Тою же ночью Лидочка была у него в номере, где бывала у него и прежде, как еще раньше бывала в его холостяцкой берлоге, а перед тем — на даче у приятеля. Она жалела его, восторгалась им. Она ласково и нежно пеняла ему за его неосторожный порыв при всех (но спасибо, спасибо!). Она говорила ему «милый» и другие слова, и были они теми замылившими слух словами, что и у всех прежних его женщин, что и у самой Лидочки Беженцевой прежде. И никакого касательства не имели они к тем словам у ямы, под дулами винтовок, к их невыразимой нежности и печали.
Да и не говорила она их, оказывается.
Как ни странно, поняв это, Проталин почувствовал облегчение. И когда Лидочка, оглядев коридор из приоткрытой двери, шаловливо сделала ему реверанс, послала воздушный поцелуй и исчезла, он подумал, что сегодняшняя их близость последняя и этот их совместный фильм — тоже последний.

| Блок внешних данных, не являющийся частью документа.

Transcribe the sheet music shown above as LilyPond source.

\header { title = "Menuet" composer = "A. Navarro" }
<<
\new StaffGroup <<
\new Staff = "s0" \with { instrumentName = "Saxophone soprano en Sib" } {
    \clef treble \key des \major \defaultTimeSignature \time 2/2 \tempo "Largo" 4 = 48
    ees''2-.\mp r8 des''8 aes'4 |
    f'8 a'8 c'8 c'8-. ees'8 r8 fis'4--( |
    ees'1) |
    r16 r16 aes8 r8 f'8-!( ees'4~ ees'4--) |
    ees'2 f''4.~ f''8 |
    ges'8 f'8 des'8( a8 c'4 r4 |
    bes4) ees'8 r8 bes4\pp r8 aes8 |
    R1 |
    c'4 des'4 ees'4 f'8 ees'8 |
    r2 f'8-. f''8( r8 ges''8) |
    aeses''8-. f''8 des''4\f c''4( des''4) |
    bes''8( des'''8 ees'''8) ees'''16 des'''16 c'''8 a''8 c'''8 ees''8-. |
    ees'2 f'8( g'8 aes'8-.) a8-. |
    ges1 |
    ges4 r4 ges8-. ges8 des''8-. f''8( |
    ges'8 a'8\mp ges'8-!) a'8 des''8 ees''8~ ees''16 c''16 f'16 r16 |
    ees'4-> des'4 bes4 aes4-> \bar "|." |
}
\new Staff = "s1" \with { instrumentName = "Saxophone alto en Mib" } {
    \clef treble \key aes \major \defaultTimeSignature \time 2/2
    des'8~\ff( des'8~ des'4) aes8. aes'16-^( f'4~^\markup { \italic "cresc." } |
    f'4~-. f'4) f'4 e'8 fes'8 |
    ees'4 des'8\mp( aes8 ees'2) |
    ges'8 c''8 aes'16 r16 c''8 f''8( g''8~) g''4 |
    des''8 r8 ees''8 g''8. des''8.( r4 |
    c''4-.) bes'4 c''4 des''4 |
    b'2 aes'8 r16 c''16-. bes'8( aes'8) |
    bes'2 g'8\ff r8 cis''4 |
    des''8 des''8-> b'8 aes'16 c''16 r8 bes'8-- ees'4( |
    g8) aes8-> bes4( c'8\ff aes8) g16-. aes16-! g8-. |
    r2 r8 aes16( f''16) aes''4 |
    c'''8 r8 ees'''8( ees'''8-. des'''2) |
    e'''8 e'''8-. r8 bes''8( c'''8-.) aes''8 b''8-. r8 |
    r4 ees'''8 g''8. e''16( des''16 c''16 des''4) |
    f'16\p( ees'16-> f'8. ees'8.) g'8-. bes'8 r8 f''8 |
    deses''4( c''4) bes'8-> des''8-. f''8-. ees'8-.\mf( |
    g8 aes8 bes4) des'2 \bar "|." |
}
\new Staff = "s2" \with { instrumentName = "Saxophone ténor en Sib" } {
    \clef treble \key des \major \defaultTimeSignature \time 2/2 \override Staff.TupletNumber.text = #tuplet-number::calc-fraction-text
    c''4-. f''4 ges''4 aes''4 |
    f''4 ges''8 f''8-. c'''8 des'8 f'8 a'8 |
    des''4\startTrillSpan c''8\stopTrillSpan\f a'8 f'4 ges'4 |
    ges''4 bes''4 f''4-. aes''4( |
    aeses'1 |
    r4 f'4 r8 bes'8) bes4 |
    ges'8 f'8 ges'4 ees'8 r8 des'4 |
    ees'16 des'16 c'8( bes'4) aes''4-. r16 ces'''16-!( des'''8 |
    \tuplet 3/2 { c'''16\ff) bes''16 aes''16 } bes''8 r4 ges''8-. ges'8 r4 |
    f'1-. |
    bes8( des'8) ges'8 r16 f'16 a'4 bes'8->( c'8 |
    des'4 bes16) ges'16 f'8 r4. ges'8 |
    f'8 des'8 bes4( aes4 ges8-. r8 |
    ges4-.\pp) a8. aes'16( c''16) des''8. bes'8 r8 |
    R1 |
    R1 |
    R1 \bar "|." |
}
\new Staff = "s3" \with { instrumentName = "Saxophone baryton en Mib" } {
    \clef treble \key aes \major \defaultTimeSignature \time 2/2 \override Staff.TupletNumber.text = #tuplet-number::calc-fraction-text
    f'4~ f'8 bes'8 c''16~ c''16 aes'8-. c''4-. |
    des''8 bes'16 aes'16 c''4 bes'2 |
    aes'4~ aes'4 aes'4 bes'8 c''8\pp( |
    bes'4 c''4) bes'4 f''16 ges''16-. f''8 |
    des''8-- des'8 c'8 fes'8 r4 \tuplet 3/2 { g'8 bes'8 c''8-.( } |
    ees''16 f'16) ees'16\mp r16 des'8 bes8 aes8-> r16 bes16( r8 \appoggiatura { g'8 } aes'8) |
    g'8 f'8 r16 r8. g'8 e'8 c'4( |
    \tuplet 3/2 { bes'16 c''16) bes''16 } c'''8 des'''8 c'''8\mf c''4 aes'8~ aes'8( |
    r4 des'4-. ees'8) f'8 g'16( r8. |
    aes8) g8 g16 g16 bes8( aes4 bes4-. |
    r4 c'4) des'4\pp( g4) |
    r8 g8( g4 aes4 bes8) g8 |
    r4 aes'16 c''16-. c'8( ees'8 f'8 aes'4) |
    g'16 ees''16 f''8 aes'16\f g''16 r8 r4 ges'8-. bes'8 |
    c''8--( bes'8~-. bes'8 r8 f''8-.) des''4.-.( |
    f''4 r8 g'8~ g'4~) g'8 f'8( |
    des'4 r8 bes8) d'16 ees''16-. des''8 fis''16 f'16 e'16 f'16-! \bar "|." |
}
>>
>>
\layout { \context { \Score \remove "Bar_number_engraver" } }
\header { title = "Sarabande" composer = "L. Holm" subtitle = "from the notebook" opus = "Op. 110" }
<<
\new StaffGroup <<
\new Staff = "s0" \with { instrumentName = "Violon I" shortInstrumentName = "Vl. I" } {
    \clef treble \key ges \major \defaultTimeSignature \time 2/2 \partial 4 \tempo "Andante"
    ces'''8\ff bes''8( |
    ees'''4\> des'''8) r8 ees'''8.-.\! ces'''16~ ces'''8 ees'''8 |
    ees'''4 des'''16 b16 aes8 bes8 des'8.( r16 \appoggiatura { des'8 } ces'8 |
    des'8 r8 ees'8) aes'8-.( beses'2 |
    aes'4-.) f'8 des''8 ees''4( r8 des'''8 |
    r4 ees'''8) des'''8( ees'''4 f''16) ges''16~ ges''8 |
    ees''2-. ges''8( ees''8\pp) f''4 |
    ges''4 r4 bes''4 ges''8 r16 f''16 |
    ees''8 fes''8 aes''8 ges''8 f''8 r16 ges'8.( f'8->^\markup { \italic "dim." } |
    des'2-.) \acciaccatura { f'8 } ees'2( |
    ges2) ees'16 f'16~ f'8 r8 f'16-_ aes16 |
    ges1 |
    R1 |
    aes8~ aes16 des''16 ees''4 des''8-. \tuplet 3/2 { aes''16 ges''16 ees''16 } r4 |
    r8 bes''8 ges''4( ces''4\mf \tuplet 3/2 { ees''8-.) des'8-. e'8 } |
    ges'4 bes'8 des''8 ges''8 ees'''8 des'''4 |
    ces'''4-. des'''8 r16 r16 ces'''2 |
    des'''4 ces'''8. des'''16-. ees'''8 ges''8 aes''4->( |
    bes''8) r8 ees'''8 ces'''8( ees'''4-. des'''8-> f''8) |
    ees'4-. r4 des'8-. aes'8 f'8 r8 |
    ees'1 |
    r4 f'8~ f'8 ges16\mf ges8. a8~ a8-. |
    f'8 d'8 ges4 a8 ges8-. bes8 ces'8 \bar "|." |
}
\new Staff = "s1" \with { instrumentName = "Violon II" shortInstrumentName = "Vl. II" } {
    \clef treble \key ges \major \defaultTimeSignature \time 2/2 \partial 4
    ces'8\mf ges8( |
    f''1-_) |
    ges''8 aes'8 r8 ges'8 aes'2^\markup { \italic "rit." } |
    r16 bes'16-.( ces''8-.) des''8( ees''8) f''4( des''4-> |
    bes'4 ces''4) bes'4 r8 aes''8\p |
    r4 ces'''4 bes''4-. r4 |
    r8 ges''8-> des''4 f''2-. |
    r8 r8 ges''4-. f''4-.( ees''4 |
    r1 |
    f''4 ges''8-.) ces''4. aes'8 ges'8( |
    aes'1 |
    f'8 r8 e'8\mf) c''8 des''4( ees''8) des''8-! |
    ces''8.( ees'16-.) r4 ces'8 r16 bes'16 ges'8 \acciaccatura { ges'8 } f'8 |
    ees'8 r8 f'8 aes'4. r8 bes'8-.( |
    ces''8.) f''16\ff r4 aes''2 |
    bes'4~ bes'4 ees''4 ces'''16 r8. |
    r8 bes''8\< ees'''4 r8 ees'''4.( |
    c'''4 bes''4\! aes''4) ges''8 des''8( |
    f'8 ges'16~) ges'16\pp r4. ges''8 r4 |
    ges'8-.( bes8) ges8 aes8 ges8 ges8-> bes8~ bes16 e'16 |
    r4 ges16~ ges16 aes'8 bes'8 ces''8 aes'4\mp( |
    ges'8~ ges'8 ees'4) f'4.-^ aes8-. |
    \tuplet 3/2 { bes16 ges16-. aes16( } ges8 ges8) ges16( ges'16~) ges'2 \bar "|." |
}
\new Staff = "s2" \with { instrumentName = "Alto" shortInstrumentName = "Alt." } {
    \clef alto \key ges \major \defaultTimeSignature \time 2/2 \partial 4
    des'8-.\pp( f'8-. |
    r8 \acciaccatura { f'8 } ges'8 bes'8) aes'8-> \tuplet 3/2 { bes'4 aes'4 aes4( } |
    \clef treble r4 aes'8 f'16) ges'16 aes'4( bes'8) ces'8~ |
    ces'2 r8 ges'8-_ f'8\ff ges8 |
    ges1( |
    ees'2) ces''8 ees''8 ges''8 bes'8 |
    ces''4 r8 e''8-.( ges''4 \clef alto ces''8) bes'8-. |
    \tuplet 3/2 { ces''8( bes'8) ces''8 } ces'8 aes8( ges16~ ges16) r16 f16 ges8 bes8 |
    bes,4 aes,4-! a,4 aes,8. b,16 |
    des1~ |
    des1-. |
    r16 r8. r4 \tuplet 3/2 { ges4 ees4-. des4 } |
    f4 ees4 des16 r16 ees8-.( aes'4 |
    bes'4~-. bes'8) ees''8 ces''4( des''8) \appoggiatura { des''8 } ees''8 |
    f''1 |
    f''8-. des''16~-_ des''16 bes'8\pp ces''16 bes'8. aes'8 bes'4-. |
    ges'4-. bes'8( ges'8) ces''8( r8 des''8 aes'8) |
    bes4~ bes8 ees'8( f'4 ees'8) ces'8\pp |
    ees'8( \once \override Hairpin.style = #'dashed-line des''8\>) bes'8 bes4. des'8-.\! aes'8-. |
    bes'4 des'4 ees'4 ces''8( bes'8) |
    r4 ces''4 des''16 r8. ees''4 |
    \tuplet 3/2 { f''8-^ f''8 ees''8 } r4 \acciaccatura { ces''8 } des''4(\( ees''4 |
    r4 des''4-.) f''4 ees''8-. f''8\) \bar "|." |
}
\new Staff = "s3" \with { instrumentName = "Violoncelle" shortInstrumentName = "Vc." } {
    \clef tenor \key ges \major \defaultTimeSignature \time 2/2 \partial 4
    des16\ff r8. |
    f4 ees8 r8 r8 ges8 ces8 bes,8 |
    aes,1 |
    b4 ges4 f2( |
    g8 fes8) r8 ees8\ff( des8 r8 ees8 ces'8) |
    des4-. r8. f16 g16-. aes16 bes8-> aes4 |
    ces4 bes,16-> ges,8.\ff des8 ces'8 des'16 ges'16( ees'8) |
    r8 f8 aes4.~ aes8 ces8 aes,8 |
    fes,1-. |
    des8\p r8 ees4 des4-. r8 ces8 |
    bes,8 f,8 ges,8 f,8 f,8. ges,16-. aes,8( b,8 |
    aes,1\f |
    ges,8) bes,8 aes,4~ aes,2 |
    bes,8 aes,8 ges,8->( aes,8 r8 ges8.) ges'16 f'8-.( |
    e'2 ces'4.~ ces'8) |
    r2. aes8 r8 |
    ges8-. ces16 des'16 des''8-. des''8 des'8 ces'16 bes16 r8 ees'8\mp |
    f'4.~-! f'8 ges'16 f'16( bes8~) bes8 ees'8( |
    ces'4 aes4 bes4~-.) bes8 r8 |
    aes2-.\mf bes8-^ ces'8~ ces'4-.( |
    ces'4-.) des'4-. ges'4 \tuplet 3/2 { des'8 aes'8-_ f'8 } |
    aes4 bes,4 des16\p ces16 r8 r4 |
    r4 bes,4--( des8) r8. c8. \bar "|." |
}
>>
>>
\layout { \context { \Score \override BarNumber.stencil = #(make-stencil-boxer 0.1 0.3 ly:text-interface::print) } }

И еще он подумал о том, как нелегко ему будет теперь с памятью об истинной любеи, которой был одарен. Ведь не Лидочкой же, ведь не этой женщиной, боже мой!..
Через день они с Беженцевой отыграли любовную сцену у реки (лунный блик на винтовке, всхрапывающие кони), отыграли мастерски и предельно лирично, по словам Кучуева. А еще через две недели съемки закончились и артисты разъехались.
Во внешней жизни Проталина мало что изменилось, разве что прибавилось славы и популярности. Его охотно приглашали играть, и он играл с неизменным успехом, предпочитая, впрочем, классику.
Не избегал Юрий и тех ролей, в которых его герою была уготована погибель, потому что знал он: того невероятного, необъяснимого, страшного и прекрасного, что произошло с ним тогда, под деревней Кузино, больше повториться не может.
«Н-нонсенс!» — как сказал бы тот заика из массовки.